---------- SUPPLIED DATA

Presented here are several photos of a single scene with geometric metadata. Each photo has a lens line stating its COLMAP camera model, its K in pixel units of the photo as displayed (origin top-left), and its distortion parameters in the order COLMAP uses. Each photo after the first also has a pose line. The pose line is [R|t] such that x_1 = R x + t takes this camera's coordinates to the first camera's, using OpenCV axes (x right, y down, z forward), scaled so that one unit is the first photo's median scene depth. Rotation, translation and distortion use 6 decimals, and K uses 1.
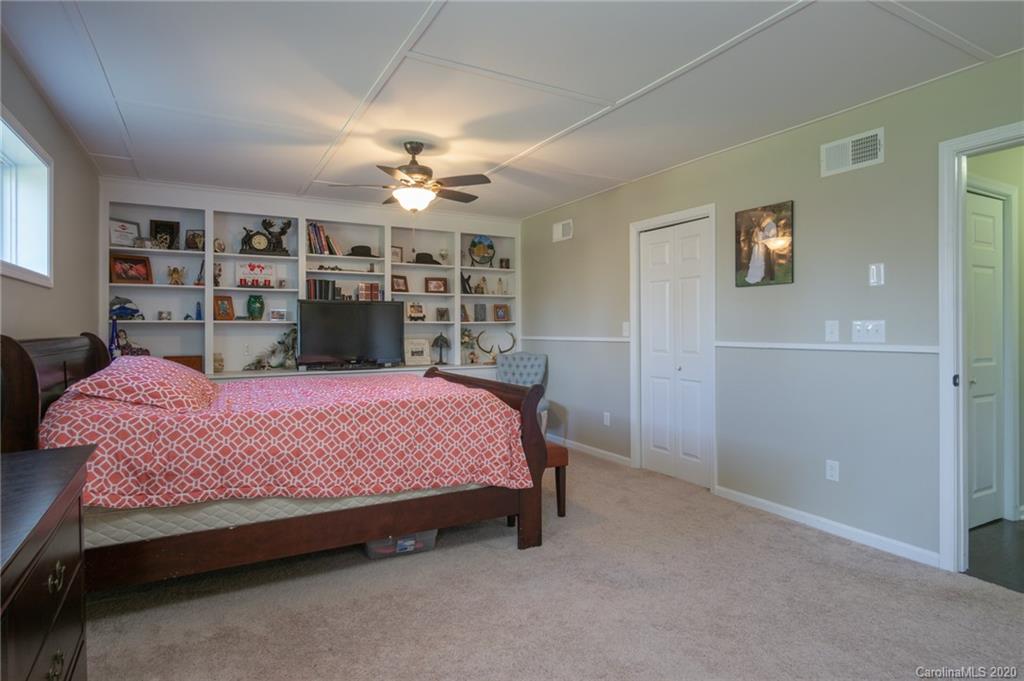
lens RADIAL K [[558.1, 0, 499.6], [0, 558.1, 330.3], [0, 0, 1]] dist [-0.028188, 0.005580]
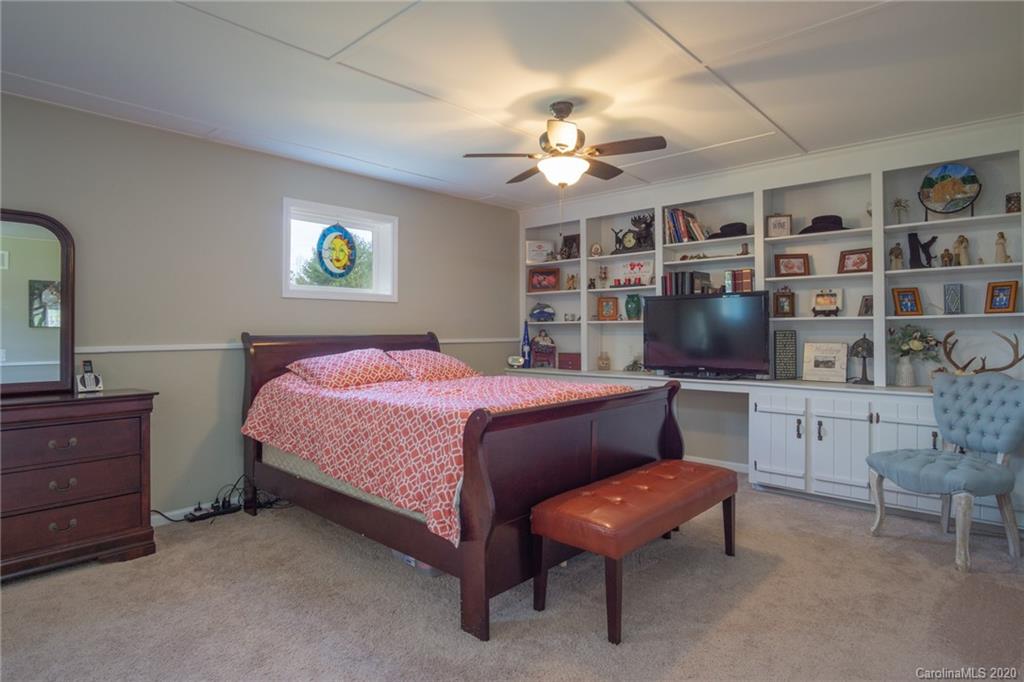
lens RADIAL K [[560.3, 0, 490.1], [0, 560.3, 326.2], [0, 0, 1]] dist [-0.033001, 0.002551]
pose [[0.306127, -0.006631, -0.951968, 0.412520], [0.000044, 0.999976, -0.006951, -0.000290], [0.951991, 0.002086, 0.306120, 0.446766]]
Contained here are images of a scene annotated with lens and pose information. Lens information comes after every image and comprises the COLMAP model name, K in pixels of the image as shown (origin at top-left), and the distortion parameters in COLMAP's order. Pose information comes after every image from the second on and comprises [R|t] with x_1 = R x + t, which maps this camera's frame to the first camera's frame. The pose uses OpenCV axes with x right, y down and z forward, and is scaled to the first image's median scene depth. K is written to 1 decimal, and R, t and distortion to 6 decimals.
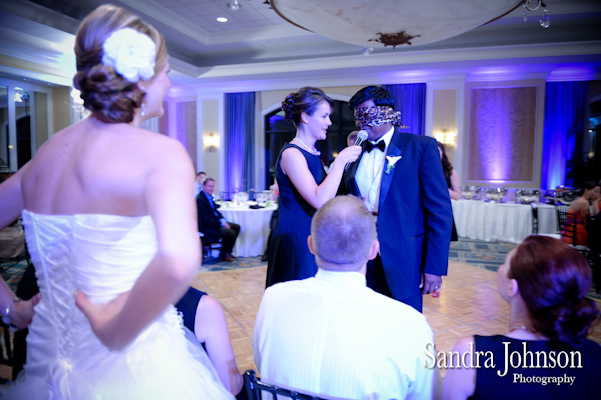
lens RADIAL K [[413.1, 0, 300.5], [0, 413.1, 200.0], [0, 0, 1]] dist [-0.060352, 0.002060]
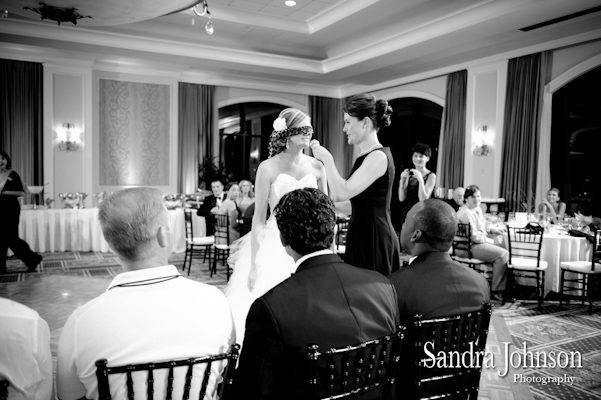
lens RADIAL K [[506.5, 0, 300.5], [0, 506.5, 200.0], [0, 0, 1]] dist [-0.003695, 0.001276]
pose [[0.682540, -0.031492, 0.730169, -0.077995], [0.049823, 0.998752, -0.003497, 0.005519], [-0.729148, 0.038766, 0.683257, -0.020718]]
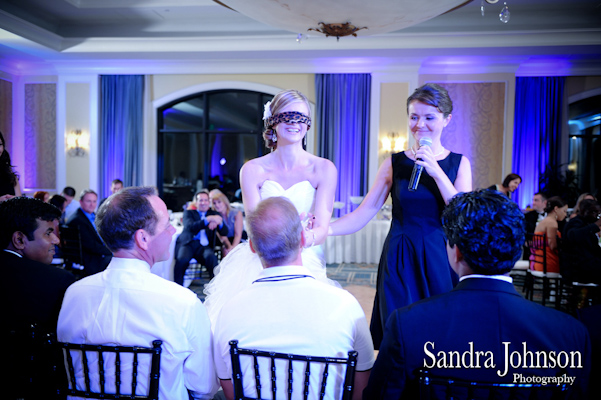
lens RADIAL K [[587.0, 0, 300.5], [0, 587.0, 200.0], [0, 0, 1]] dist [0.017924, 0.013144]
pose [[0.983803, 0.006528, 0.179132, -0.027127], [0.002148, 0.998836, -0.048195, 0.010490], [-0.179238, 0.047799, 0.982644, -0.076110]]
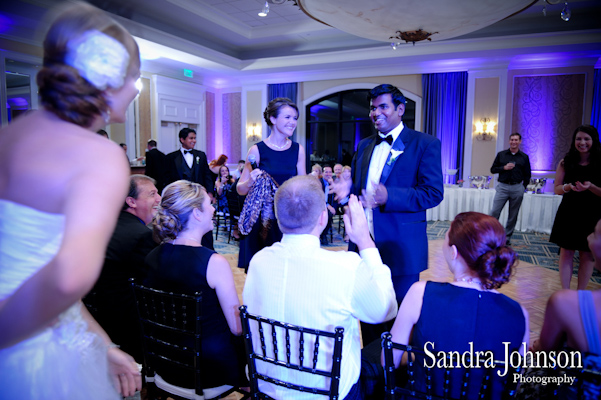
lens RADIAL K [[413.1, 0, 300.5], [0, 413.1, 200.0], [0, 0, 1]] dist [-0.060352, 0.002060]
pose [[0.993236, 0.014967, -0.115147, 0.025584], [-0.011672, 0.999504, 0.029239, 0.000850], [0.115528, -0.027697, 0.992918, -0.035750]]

--------------------

DESCRIPTION OF THE TASK
Would you restate all of the data above word for word, omitting the pictures?

PROBLEM SOLUTION
Presented here are several photos of a single scene with geometric metadata. Each photo has a lens line stating its COLMAP camera model, its K in pixel units of the photo as displayed (origin top-left), and its distortion parameters in the order COLMAP uses. Each photo after the first also has a pose line. The pose line is [R|t] such that x_1 = R x + t takes this camera's coordinates to the first camera's, using OpenCV axes (x right, y down, z forward), scaled so that one unit is the first photo's median scene depth. Rotation, translation and distortion use 6 decimals, and K uses 1.
lens RADIAL K [[558.1, 0, 499.6], [0, 558.1, 330.3], [0, 0, 1]] dist [-0.028188, 0.005580]
lens RADIAL K [[560.3, 0, 490.1], [0, 560.3, 326.2], [0, 0, 1]] dist [-0.033001, 0.002551]
pose [[0.306127, -0.006631, -0.951968, 0.412520], [0.000044, 0.999976, -0.006951, -0.000290], [0.951991, 0.002086, 0.306120, 0.446766]]
Contained here are images of a scene annotated with lens and pose information. Lens information comes after every image and comprises the COLMAP model name, K in pixels of the image as shown (origin at top-left), and the distortion parameters in COLMAP's order. Pose information comes after every image from the second on and comprises [R|t] with x_1 = R x + t, which maps this camera's frame to the first camera's frame. The pose uses OpenCV axes with x right, y down and z forward, and is scaled to the first image's median scene depth. K is written to 1 decimal, and R, t and distortion to 6 decimals.
lens RADIAL K [[413.1, 0, 300.5], [0, 413.1, 200.0], [0, 0, 1]] dist [-0.060352, 0.002060]
lens RADIAL K [[506.5, 0, 300.5], [0, 506.5, 200.0], [0, 0, 1]] dist [-0.003695, 0.001276]
pose [[0.682540, -0.031492, 0.730169, -0.077995], [0.049823, 0.998752, -0.003497, 0.005519], [-0.729148, 0.038766, 0.683257, -0.020718]]
lens RADIAL K [[587.0, 0, 300.5], [0, 587.0, 200.0], [0, 0, 1]] dist [0.017924, 0.013144]
pose [[0.983803, 0.006528, 0.179132, -0.027127], [0.002148, 0.998836, -0.048195, 0.010490], [-0.179238, 0.047799, 0.982644, -0.076110]]
lens RADIAL K [[413.1, 0, 300.5], [0, 413.1, 200.0], [0, 0, 1]] dist [-0.060352, 0.002060]
pose [[0.993236, 0.014967, -0.115147, 0.025584], [-0.011672, 0.999504, 0.029239, 0.000850], [0.115528, -0.027697, 0.992918, -0.035750]]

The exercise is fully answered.